● **Your task**
For each record, copy the text exactly and omit any picture it holds.

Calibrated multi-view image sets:
Content starts

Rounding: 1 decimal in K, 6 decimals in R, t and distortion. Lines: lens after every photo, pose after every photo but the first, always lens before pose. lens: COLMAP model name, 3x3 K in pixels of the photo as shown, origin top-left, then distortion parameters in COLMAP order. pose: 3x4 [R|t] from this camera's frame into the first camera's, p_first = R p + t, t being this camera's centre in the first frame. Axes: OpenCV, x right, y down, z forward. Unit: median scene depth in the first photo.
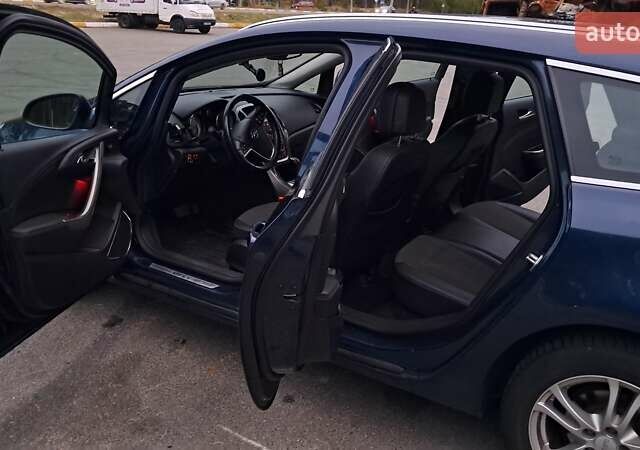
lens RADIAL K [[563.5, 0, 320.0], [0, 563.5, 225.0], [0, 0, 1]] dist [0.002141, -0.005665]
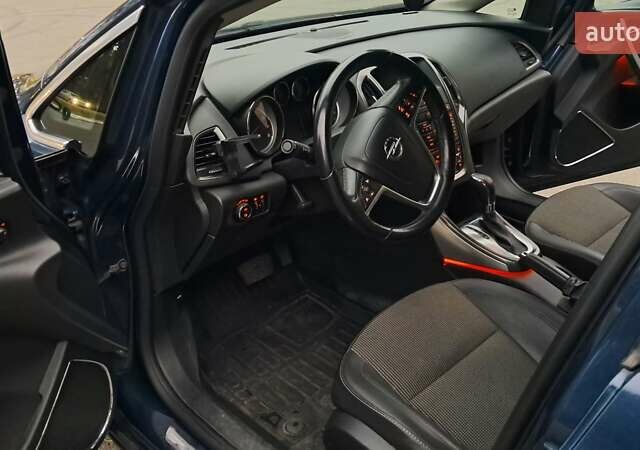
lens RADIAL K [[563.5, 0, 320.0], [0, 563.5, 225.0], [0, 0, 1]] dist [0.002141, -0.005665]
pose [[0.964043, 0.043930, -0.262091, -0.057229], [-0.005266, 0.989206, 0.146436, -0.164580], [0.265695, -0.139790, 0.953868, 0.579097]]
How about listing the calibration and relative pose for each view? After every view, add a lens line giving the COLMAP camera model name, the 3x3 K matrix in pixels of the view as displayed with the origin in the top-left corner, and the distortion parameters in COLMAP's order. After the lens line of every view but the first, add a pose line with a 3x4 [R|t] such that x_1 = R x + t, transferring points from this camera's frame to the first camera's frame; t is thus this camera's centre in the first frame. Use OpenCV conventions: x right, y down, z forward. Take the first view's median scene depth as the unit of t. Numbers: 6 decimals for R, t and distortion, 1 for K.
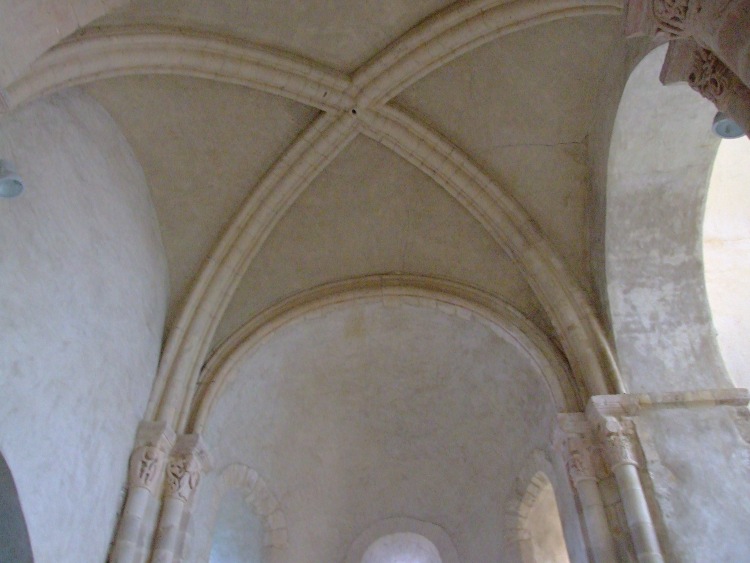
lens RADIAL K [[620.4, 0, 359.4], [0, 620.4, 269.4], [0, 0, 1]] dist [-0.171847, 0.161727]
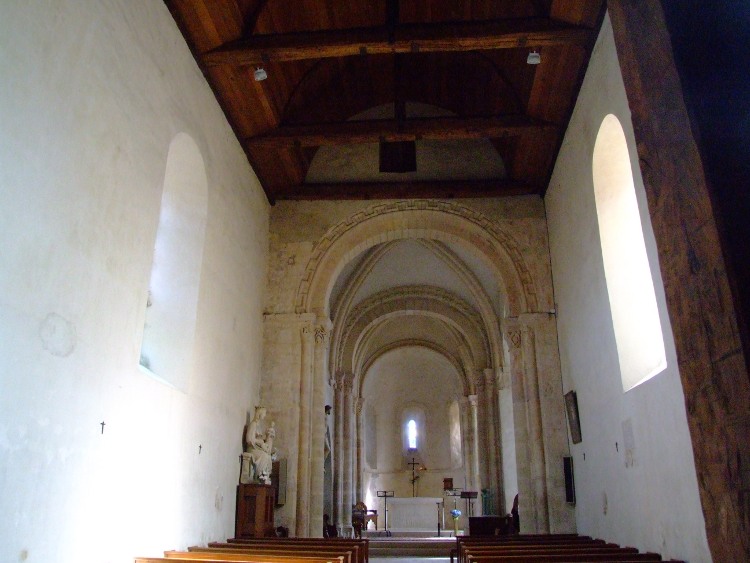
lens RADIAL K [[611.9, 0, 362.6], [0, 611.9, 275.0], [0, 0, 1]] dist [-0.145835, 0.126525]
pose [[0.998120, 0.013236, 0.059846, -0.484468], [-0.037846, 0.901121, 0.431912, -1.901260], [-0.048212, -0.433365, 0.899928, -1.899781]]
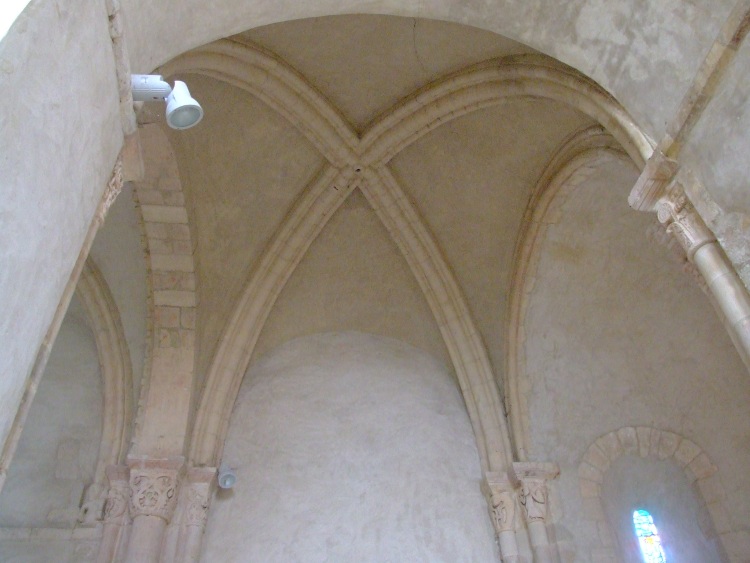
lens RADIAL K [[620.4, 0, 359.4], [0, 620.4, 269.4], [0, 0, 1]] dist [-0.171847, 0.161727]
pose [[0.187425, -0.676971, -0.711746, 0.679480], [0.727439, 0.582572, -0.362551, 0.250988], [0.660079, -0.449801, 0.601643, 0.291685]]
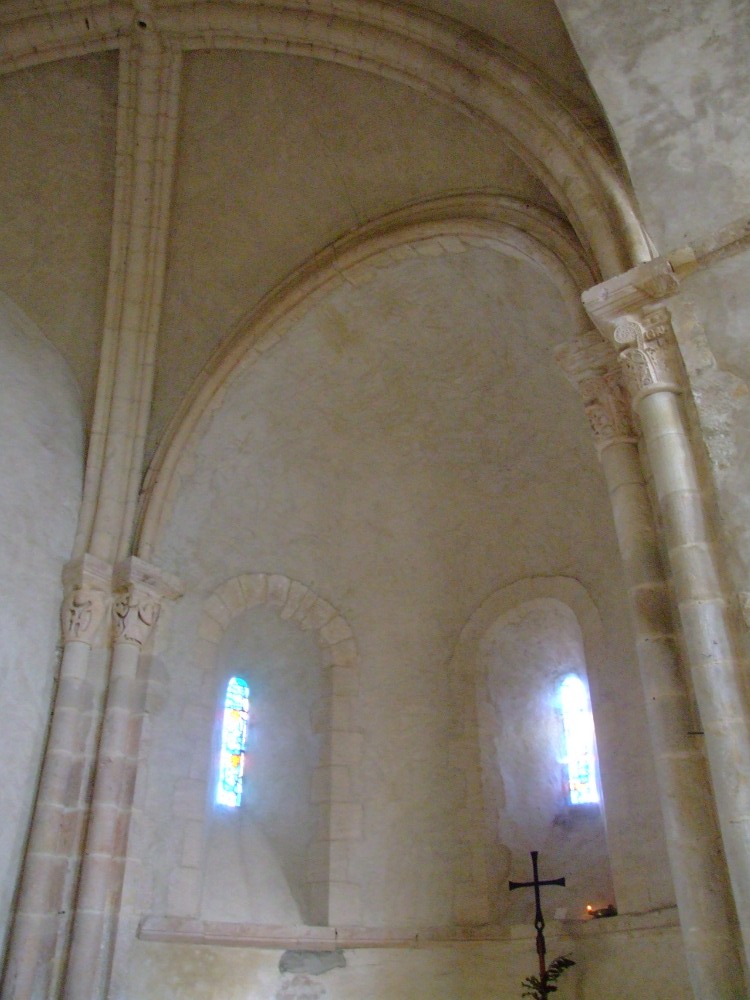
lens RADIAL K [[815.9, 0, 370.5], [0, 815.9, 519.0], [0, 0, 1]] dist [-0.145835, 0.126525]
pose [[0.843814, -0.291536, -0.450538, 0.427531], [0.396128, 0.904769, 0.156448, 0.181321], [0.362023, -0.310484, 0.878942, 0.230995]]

Content ends

● **Answer for the task**
Rounding: 1 decimal in K, 6 decimals in R, t and distortion. Lines: lens after every photo, pose after every photo but the first, always lens before pose. lens: COLMAP model name, 3x3 K in pixels of the photo as shown, origin top-left, then distortion parameters in COLMAP order. pose: 3x4 [R|t] from this camera's frame into the first camera's, p_first = R p + t, t being this camera's centre in the first frame. Axes: OpenCV, x right, y down, z forward. Unit: median scene depth in the first photo.
lens RADIAL K [[563.5, 0, 320.0], [0, 563.5, 225.0], [0, 0, 1]] dist [0.002141, -0.005665]
lens RADIAL K [[563.5, 0, 320.0], [0, 563.5, 225.0], [0, 0, 1]] dist [0.002141, -0.005665]
pose [[0.964043, 0.043930, -0.262091, -0.057229], [-0.005266, 0.989206, 0.146436, -0.164580], [0.265695, -0.139790, 0.953868, 0.579097]]
How about listing the calibration and relative pose for each view? After every view, add a lens line giving the COLMAP camera model name, the 3x3 K matrix in pixels of the view as displayed with the origin in the top-left corner, and the distortion parameters in COLMAP's order. After the lens line of every view but the first, add a pose line with a 3x4 [R|t] such that x_1 = R x + t, transferring points from this camera's frame to the first camera's frame; t is thus this camera's centre in the first frame. Use OpenCV conventions: x right, y down, z forward. Take the first view's median scene depth as the unit of t. Numbers: 6 decimals for R, t and distortion, 1 for K.
lens RADIAL K [[620.4, 0, 359.4], [0, 620.4, 269.4], [0, 0, 1]] dist [-0.171847, 0.161727]
lens RADIAL K [[611.9, 0, 362.6], [0, 611.9, 275.0], [0, 0, 1]] dist [-0.145835, 0.126525]
pose [[0.998120, 0.013236, 0.059846, -0.484468], [-0.037846, 0.901121, 0.431912, -1.901260], [-0.048212, -0.433365, 0.899928, -1.899781]]
lens RADIAL K [[620.4, 0, 359.4], [0, 620.4, 269.4], [0, 0, 1]] dist [-0.171847, 0.161727]
pose [[0.187425, -0.676971, -0.711746, 0.679480], [0.727439, 0.582572, -0.362551, 0.250988], [0.660079, -0.449801, 0.601643, 0.291685]]
lens RADIAL K [[815.9, 0, 370.5], [0, 815.9, 519.0], [0, 0, 1]] dist [-0.145835, 0.126525]
pose [[0.843814, -0.291536, -0.450538, 0.427531], [0.396128, 0.904769, 0.156448, 0.181321], [0.362023, -0.310484, 0.878942, 0.230995]]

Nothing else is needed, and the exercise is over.